The company’s share price has fallen substantially since the end of April. The stock opened trading in Oslo this morning at NOK0.56 ($0.065) and was up 2.14% to NOK 0.57 by midday – above a year-to-date low of NOK0.47 recorded this month but far below its 52-week high of NOK1.09.

“Shareholders wishing to neutralize the dilution effects of the private placement have, therefore, over a lengthy period had, and continue to have, the opportunity to purchase shares in the open market at prices below the offer price of the contemplated subsequent offering,” REC Silicon explained in an online statement.

In April, the company unveiled plans to offer up to 50 million shares to existing shareholders in a private placement.
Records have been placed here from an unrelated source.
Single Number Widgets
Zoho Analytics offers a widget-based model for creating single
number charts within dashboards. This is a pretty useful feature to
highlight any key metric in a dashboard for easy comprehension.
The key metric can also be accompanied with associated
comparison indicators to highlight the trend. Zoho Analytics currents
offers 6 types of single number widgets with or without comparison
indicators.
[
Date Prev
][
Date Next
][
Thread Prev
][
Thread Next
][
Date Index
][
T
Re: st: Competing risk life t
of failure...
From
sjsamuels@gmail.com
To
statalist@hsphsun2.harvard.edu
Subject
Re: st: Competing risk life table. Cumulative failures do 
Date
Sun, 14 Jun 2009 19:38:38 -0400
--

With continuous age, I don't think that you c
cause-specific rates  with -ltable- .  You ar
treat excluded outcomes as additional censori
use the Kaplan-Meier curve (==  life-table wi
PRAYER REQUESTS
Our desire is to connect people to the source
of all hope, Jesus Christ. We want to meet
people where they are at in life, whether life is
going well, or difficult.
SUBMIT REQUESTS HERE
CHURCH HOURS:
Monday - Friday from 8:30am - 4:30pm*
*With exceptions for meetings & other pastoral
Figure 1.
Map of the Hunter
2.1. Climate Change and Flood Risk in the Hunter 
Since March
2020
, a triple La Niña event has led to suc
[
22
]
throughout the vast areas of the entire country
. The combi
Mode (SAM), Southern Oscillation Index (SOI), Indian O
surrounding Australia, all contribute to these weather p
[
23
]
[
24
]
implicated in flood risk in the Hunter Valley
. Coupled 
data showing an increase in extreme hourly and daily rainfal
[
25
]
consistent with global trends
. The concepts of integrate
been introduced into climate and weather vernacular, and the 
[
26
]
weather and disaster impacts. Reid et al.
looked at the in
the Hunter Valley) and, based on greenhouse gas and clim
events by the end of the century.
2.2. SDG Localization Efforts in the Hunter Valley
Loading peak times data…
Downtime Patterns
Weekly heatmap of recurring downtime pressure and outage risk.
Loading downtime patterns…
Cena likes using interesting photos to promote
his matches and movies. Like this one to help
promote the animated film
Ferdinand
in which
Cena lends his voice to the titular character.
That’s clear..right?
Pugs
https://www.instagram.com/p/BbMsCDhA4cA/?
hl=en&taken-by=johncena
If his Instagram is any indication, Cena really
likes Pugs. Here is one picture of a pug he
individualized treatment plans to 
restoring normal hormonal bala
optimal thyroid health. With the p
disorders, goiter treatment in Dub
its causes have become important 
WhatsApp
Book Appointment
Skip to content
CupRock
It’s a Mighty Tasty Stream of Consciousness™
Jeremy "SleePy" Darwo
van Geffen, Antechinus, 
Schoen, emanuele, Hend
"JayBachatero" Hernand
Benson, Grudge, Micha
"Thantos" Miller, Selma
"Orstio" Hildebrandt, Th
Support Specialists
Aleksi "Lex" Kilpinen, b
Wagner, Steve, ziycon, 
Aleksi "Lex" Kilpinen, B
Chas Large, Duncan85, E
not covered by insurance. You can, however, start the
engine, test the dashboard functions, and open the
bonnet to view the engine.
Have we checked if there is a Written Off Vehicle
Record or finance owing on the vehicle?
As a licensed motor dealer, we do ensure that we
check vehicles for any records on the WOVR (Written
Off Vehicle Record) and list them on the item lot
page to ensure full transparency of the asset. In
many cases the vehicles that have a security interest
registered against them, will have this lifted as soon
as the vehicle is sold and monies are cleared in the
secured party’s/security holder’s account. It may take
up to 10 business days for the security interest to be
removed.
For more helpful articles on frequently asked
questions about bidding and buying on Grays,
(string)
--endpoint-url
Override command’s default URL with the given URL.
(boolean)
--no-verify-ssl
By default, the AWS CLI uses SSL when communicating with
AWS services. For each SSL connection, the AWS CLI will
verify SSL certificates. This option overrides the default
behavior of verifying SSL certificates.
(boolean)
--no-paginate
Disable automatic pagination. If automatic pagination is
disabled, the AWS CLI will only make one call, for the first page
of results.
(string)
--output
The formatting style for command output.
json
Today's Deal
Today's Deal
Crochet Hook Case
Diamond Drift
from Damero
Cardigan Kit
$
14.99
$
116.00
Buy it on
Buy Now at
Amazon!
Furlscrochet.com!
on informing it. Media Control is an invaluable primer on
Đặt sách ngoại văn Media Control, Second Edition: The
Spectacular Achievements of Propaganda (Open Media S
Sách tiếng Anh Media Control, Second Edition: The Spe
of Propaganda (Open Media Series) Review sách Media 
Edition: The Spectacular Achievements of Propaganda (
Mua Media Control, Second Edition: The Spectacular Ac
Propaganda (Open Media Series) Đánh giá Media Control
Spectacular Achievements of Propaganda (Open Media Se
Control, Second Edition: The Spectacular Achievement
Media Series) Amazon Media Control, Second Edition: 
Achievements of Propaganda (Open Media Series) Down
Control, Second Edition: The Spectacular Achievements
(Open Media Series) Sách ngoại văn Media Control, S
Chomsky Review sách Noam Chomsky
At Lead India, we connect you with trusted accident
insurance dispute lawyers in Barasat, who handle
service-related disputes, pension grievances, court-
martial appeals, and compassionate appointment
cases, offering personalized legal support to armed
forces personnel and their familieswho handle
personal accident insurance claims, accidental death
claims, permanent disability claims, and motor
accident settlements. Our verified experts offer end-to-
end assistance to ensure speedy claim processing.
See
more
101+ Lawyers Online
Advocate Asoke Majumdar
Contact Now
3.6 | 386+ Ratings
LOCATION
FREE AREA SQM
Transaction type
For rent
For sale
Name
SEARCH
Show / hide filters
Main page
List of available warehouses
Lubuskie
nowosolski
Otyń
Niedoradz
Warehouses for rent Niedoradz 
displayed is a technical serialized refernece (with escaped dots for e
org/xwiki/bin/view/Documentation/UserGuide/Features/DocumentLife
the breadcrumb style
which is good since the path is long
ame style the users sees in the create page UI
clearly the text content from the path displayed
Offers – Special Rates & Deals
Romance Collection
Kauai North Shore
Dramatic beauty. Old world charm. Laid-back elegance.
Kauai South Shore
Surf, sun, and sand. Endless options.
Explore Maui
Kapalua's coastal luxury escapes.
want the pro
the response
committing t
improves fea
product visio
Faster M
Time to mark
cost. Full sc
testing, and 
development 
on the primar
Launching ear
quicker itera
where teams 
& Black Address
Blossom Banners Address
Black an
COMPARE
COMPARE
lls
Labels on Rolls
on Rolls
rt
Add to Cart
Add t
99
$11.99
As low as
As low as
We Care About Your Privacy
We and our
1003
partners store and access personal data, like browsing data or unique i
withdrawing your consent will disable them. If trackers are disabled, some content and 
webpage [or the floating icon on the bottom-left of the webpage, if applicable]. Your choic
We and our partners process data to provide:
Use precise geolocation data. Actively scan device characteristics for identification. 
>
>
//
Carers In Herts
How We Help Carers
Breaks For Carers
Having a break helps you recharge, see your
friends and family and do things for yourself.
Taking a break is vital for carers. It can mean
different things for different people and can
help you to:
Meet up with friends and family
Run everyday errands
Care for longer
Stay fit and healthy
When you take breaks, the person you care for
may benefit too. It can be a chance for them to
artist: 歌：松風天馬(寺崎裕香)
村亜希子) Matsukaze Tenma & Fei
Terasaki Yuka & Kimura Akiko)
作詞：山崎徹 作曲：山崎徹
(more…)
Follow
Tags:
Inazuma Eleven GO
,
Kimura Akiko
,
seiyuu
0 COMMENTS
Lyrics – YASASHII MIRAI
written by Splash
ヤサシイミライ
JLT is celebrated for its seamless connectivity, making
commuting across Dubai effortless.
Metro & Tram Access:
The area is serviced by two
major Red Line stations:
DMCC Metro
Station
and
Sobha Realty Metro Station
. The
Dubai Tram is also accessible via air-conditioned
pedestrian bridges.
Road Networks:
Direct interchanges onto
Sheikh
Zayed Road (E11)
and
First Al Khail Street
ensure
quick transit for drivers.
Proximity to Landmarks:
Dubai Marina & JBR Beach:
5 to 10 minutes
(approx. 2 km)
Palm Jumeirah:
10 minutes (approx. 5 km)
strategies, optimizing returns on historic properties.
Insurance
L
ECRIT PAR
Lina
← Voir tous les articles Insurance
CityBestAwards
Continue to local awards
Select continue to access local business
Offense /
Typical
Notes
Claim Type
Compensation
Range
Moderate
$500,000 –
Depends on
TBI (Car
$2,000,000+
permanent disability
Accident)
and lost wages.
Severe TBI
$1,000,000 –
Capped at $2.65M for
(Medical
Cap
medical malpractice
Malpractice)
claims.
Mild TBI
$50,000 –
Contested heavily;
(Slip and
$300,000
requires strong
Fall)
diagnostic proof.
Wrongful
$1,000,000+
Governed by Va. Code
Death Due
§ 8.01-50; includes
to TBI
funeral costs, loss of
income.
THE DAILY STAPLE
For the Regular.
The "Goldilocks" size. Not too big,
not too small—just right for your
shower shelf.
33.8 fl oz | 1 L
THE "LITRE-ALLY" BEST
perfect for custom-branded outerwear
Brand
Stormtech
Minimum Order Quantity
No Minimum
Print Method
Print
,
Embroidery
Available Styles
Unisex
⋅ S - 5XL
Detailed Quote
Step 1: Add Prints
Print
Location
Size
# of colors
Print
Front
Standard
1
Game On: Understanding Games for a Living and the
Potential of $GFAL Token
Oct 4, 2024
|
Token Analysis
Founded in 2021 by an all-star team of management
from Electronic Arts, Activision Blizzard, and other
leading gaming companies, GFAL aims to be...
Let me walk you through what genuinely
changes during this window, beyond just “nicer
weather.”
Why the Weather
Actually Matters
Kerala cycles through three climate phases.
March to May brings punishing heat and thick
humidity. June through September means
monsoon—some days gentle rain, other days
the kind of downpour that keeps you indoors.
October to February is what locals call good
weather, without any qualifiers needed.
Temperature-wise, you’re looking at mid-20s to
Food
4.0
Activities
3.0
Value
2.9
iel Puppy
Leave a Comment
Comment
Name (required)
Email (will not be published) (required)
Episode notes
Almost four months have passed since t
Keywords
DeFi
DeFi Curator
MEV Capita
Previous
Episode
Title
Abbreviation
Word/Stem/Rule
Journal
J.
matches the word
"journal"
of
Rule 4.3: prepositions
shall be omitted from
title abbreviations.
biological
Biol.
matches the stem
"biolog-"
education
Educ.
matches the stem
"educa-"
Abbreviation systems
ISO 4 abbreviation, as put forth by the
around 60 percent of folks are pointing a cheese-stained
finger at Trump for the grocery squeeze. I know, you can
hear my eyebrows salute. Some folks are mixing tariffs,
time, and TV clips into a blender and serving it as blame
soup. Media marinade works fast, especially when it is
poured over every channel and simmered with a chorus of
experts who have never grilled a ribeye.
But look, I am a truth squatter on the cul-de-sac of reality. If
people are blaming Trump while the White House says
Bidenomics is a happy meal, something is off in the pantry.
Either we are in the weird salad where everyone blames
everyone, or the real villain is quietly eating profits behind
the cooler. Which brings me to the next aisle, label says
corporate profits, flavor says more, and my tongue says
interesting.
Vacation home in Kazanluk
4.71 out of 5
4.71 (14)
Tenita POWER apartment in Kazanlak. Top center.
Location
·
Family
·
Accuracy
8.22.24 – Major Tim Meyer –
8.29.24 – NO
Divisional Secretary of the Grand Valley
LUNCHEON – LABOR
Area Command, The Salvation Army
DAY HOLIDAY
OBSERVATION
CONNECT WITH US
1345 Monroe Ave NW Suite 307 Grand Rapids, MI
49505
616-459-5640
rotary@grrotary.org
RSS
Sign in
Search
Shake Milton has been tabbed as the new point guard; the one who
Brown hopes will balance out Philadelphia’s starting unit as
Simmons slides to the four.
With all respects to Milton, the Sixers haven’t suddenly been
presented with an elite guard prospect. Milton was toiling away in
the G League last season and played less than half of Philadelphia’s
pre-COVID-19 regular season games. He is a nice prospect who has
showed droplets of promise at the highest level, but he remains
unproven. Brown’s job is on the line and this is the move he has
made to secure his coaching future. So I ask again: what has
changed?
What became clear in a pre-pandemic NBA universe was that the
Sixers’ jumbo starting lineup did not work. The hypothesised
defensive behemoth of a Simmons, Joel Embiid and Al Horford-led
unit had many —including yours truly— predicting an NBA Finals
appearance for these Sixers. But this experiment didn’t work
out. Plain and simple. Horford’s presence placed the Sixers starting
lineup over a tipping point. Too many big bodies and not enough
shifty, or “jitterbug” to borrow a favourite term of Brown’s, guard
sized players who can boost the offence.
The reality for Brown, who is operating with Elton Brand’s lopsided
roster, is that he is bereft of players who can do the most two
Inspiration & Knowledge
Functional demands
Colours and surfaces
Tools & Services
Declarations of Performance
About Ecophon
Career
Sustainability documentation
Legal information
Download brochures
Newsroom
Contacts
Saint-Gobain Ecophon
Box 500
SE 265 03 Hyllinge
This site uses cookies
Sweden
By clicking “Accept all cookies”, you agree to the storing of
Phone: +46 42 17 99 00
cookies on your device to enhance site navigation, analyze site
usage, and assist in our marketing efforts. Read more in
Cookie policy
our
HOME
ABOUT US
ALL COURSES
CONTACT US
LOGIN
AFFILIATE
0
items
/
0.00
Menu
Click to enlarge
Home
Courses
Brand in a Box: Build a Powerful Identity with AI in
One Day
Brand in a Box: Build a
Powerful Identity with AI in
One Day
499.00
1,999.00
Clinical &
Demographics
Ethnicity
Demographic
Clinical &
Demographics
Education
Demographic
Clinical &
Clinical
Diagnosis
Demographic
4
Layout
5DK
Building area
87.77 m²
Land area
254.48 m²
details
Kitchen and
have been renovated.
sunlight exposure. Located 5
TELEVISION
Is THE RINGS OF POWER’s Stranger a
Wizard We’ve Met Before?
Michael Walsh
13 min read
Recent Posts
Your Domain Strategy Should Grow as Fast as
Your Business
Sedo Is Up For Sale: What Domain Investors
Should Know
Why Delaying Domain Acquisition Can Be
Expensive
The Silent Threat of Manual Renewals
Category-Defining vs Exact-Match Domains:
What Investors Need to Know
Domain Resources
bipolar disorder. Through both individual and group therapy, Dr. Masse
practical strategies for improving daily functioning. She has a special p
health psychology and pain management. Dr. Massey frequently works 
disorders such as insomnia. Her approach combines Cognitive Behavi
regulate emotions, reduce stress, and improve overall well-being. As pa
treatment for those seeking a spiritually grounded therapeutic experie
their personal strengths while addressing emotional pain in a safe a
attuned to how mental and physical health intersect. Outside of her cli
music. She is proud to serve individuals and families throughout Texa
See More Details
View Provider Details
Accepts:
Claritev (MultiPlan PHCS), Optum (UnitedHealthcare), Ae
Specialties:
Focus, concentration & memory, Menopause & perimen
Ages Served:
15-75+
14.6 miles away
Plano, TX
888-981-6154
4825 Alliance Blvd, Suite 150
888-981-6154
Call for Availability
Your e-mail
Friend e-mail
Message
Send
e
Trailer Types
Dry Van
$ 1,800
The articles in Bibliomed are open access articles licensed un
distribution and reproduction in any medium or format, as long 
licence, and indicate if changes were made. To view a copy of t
The offering was designed to follow a similar private placement completed earlier that month. In the previous exercise, REC Silicon raised around NOK170 million in gross proceeds, with Umoe AS increasing its holding in the company to roughly 23%.

Factory shutdown

At the time, REC Silicon said it would use the net proceeds to shore up liquidity until it regained access to the Chinese polysilicon market. The Norwegian manufacturer has been caught in the middle of the escalating trade war between President Trump and Beijing as its production lines are based in the U.S. REC Silicon explained it would use the funds from its successful private share placement to cover $3.7 million of non-recurring restructuring costs related to the curtailment and planned shutdown of fluidized bed reactor polysilicon production in Moses Lake, Washington state.

The Moses Lake facility operated at approximately 25% capacity throughout the first quarter, REC Silicon revealed at its annual general meeting last month. The company vowed to return to full capacity at the site if it managed to regain full access to the Chinese market but also warned it would initiate a complete, long-term shutdown of the fab if it failed to do so by the end of this month. In March, the company issued a statement urging the U.S. government to push China to quickly end its trade embargo on American polysilicon exports.

In the first quarter, REC Silicon’s revenue fell slightly from $48.9 million in the preceding three-month period, to $45 million. By volume, polysilicon sales hit 2,004 MT, compared to 1,664 MT in the three months to the end of December.

Last year the company recorded revenue of $221.2 million, down 18.8% from a year earlier. Its solar materials business accounted for around $69.2 million of group revenue as it narrowed nominal debt down throughout the year, by $56.9 million to $133 million.